Waltrip, 67, said if the Fox guys had unruly hair, they could be like brothers to him, though he says likening them to a race team might be the better analogy.

“From 2001 when we started this deal, we always felt like a race team,” he said. “Mike was the owner, Larry was the crew chief, I was the driver. We kind of played out our roles. Then the pit people we have, they’re the most knowledgeable in the business. Steve Byrne, Matt Yocum; they live the sport, they’ve been around it most of their life, Chris Hammond, everybody that’s on our team are racers.

“We’re not journalists. We didn’t go to school to learn how to do this. But we know the rules, we know the people, we know the tracks. In a way that makes it easy; in another way it makes it a whole lot of fun.”

So you don’t mind when Larry McReynolds says “hisself” because that sort of makes it authentic, and you don’t mind when Waltrip says “Boogity, Boogity, Boogity” at the start of every race, because that sort of makes it fun. And then when Mike Joy says to crank it up, you turn up the volume (unless you have dropped the remote between the couch cushions and can’t find it).

Waltrip still was coming in loud and clear, so we chatted about some of the storylines for Sunday’s Kobalt 400 at Las Vegas Motor Speedway: Two exciting races to open the season, Dale Earnhardt Jr.’s resurgence, Kevin Harvick hitting it off with Tony Stewart’s team by winning at Phoenix, rule changes to which Jimmie Johnson and some of the other teams haven’t adjusted, Danica Patrick spinning her wheels, that Jeff Gordon Pepsi Max commercial.

When I asked if it bothered him that despite winning 84 Cup races and three series championships and all the rest, that there’s a generation of stock car fans that knows him only as the “Boogity, Boogity, Boogity” guy — and perhaps as a voice in those animated “Cars” movies — he laughed.
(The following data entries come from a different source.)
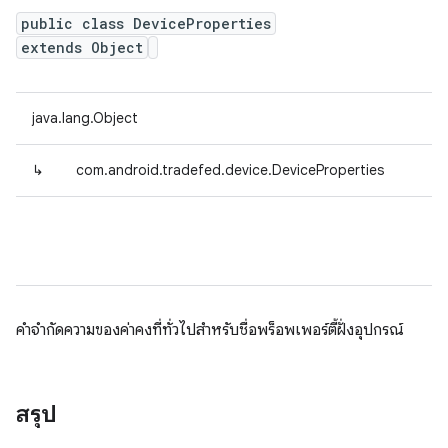
public class DeviceProperties
extends Object
java.lang.Object
↳
com.android.tradefed.device.DeviceProperties
คำจำกัดความของค่าคงที่ทั่วไปสำหรับชื่อพร็อพเพอร์ตี้ฝั่งอุปกรณ์
สรุป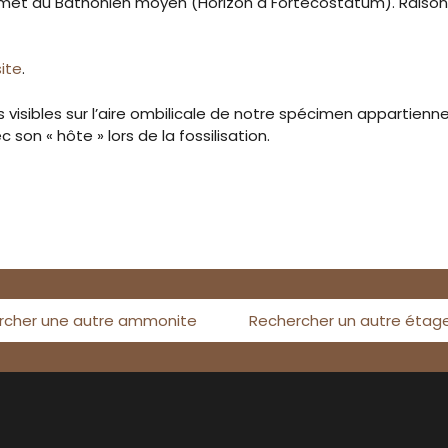
t du Bathonien moyen (Horizon à Fortecostatum). Raison pou
ite
.
nes visibles sur l’aire ombilicale de notre spécimen appartien
 son « hôte » lors de la fossilisation.
rcher une autre ammonite
Rechercher un autre étag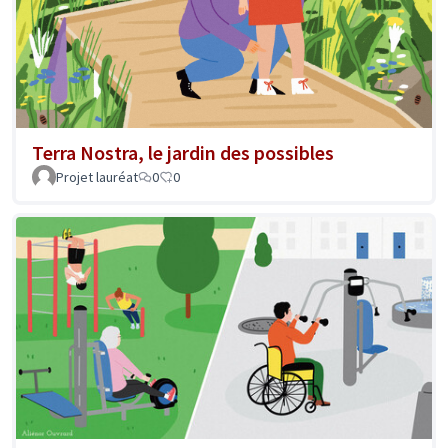
Terra Nostra, le jardin des possibles
Projet lauréat
0
0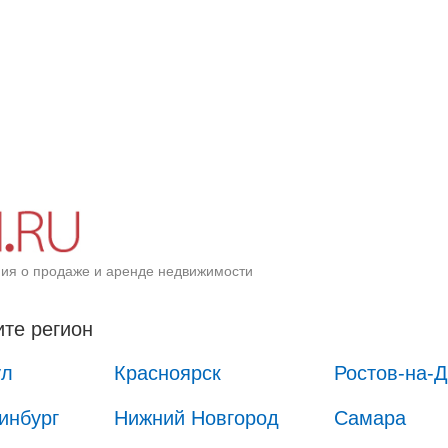
ия о продаже и аренде недвижимости
те регион
ул
Красноярск
Ростов-на-
инбург
Нижний Новгород
Самара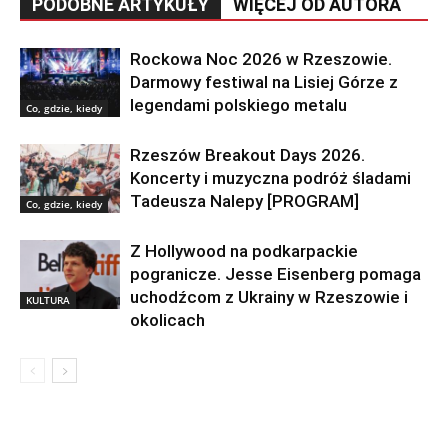
PODOBNE ARTYKUŁY
WIĘCEJ OD AUTORA
Rockowa Noc 2026 w Rzeszowie.
Darmowy festiwal na Lisiej Górze z
legendami polskiego metalu
Co, gdzie, kiedy
Rzeszów Breakout Days 2026.
Koncerty i muzyczna podróż śladami
Tadeusza Nalepy [PROGRAM]
Co, gdzie, kiedy
Z Hollywood na podkarpackie
pogranicze. Jesse Eisenberg pomaga
uchodźcom z Ukrainy w Rzeszowie i
KULTURA
okolicach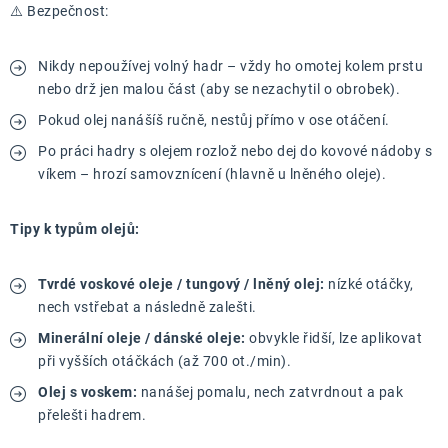
⚠️ Bezpečnost:
Nikdy nepoužívej volný hadr – vždy ho omotej kolem prstu
nebo drž jen malou část (aby se nezachytil o obrobek).
Pokud olej nanášíš ručně, nestůj přímo v ose otáčení.
Po práci hadry s olejem rozlož nebo dej do kovové nádoby s
víkem – hrozí samovznícení (hlavně u lněného oleje).
Tipy k typům olejů:
Tvrdé voskové oleje / tungový / lněný olej:
nízké otáčky,
nech vstřebat a následně zalešti.
Minerální oleje / dánské oleje:
obvykle řidší, lze aplikovat
při vyšších otáčkách (až 700 ot./min).
Olej s voskem:
nanášej pomalu, nech zatvrdnout a pak
přelešti hadrem.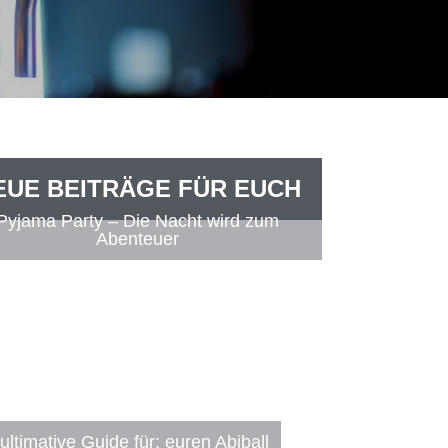
EUE BEITRÄGE FÜR EUCH
Pyjama Party – Die Nacht wird zum
Abenteuer
ultimative Guide für: euren Abiball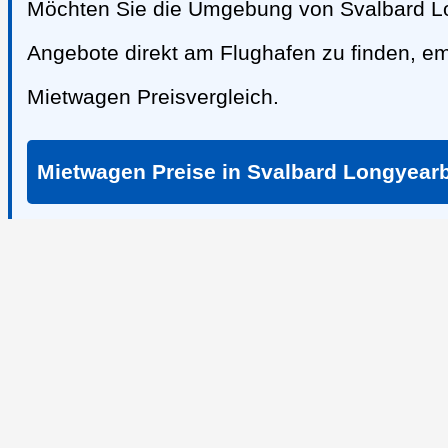
Möchten Sie die Umgebung von Svalbard Lo
Angebote direkt am Flughafen zu finden, e
Mietwagen Preisvergleich.
Mietwagen Preise in Svalbard Longyear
He said no, though sometimes he has to remind people that he once drove a racecar.

“I was in the golden age; I think I raced with the greatest drivers that have ever been in this sport,” Waltrip said, having come along when Richard Petty still was racing, and guys named Earnhardt and Allison, Yarborough and Elliott, Rusty Wallace and Benny Parsons.

But there was very little media coverage. People didn’t collect diecast race cars then, or line up at home improvement stores for guys’ autographs.

“You had a newspaper, and that was about it,” Waltrip said. “You had very little TV.

“People say to me it looks like your era has ended, but I say at least I had one.”

That’s right, I told ol’ D.W. I also said that people still listen to what he has to say — like on driver safety and whatnot — even during rain delays that never seem to end.

Then I mostly heard engine sounds, like Jimbo was putting the hammer down on the other side of Kingman.